Tim Schar, Tampa Bay market president, SunTrust

“That’s one of the themes we hear over and over again, trying to think about what’s next in the life cycle of their business,” said Tim Schar, Tampa Bay market president for SunTrust Banks (NYSE: STI), one of the largest banks in the area.

SunTrust surveyed 500 U.S. business owners between 54 and 72 years old, with annual revenue between $5 million and $250 million. More than a third (36 percent) said they did not have a specific plan for how to transition their business.

The issue is especially significant in Florida, where about 50 percent of business owners are older than 45, according to the most recent data available from the state’s Small Business Development Center.

Schar, a veteran banker who has been in his current role since January, recounted repeated conversations with long-time business owners who built significant value in their companies just before the recession in 2008. That was a 10-year setback for many of the business owners, he said.

“Now they’ve finally got back to where they were. Real estate values have recovered, their business has done well, and now they’re at a point where they have to figure out what’s next.”

Schar understands why so many business owners don’t yet have a transition plan. Earlier in his career, he owned his own company, and just before he came to Tampa he was chief financial officer and chief compliance officer for ApplePie Capital Inc., a San Francisco-based online alternative lender for franchised businesses.

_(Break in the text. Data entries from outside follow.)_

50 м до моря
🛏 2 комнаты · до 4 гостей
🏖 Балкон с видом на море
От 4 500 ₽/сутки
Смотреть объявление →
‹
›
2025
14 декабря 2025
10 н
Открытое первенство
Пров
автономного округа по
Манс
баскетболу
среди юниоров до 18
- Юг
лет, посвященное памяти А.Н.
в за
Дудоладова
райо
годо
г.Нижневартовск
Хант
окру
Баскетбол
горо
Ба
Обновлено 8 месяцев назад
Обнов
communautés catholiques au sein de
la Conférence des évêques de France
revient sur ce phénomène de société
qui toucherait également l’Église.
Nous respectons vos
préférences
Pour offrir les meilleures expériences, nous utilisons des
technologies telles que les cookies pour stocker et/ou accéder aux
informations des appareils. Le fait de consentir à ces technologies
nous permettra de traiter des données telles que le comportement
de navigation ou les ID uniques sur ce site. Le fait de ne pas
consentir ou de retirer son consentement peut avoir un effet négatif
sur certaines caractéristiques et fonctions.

“Having been a business owner and executive, I know from personal experience that you spend all your time when you are running your business thinking about running the business,” Schar said. “I need to service clients, I need to buy more inventory or get more space or hire that next employee. I need to get more rest. Rarely do you say today is the day I will figure out the next 10 years of ownership or tax structure.”

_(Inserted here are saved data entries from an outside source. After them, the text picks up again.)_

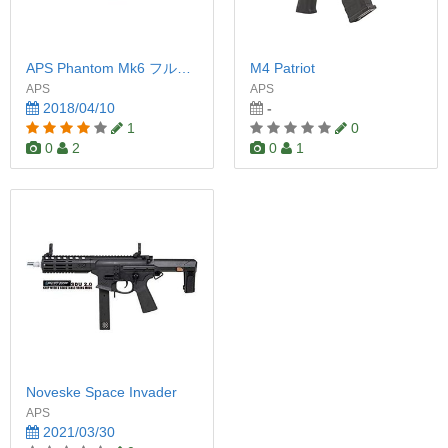
APS Phantom Mk6 フルメタル電動ガン BK
M4 Patriot
APS
APS
2018/04/10
-
1
0
0
2
0
1
Noveske Space Invader
APS
2021/03/30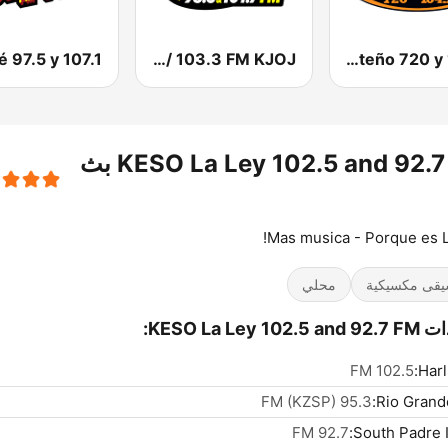
KTJM La Raza 98.5 / 103.3 FM KJOJ
KSAH Norteño 720 y 104.1
KESO La Ley 102.5 and 92.7 FM بث
Mas musica - Porque es L
قى مكسيكية
محلي
KESO La Ley 102:
102.5 FM
Harl
95.3 FM (KZSP)
Rio Grande
92.7 FM
South Padre I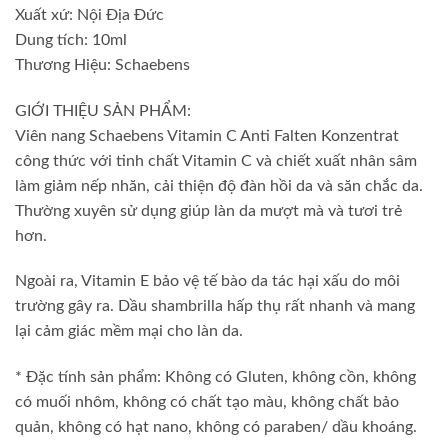
Xuất xứ: Nội Địa Đức
Dung tích: 10ml
Thương Hiệu: Schaebens
GIỚI THIỆU SẢN PHẨM:
Viên nang Schaebens Vitamin C Anti Falten Konzentrat
công thức với tinh chất Vitamin C và chiết xuất nhân sâm
làm giảm nếp nhăn, cải thiện độ đàn hồi da và săn chắc da.
Thường xuyên sử dụng giúp làn da mượt mà và tươi trẻ
hơn.
Ngoài ra, Vitamin E bảo vệ tế bào da tác hại xấu do môi
trường gây ra. Dầu shambrilla hấp thụ rất nhanh và mang
lại cảm giác mềm mại cho làn da.
* Đặc tính sản phẩm: Không có Gluten, không cồn, không
có muối nhôm, không có chất tạo màu, không chất bảo
quản, không có hạt nano, không có paraben/ dầu khoáng.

There are lots of options, including staying in place and growing the business.

The sales option getting a lot of attention is a purchase by a private equity firm or a third-party investor. Forty-two percent of business owners surveyed by SunTrust have considered that type of sales, with 38 percent thinking about passing down the company to the next generation in the family and 18 percent contemplating employees buying ownership.

Private equity funds have raised a lot of capital they are eager to put to use, Schar said, although they tend to pursue larger companies.

“One thing we continue to hear from business owners is that they are getting lots of calls from private equity firms.”

Five years ago, those calls were more sporadic. Now the business owners get calls from private equity firms months after month.

“They’re also more sophisticated on determining which private equity firms they might want to work with,” Schar said.

At SunTrust, relationship managers work with the bank’s Business Transitions Advisory Group and its mergers and acquisitions team to figure out how to structure and value companies so they are prepared for a sale. Schar cited a recent example of how the various departments within the bank collaborated on a sale in the Tampa Bay area.

“We had a Tampa industrial company looking to buy other businesses that fit in their business model. Our SunTrust Robinson Humphry investment banker covering industrials engaged with them to talk to talk about all the different businesses they could look to acquire. That was over multiple meetings and multiple months. They narrowed it down to certain things they were interested in. We also knew there was a company that fit exactly one of those strategic initiatives based in Sarasota and we also knew, based on our engagement with that family, that they were interested sellers,” Schar said.

“We put them together. The Tampa company bought the Sarasota company. We financed the purchase, we advised the seller from a mergers and acquisitions perspective, and now that company is bigger and more diversified than it was before.”

The Baby Boomer business owners in the survey who said they are ready for the next phase of life are not yet done with business. Forty percent of those surveyed do not plan to fully retire, 26 percent would serve in an advisory capacity for their former company, and 15 percent would pursue a philanthropic opportunity in their retirement years, the survey found.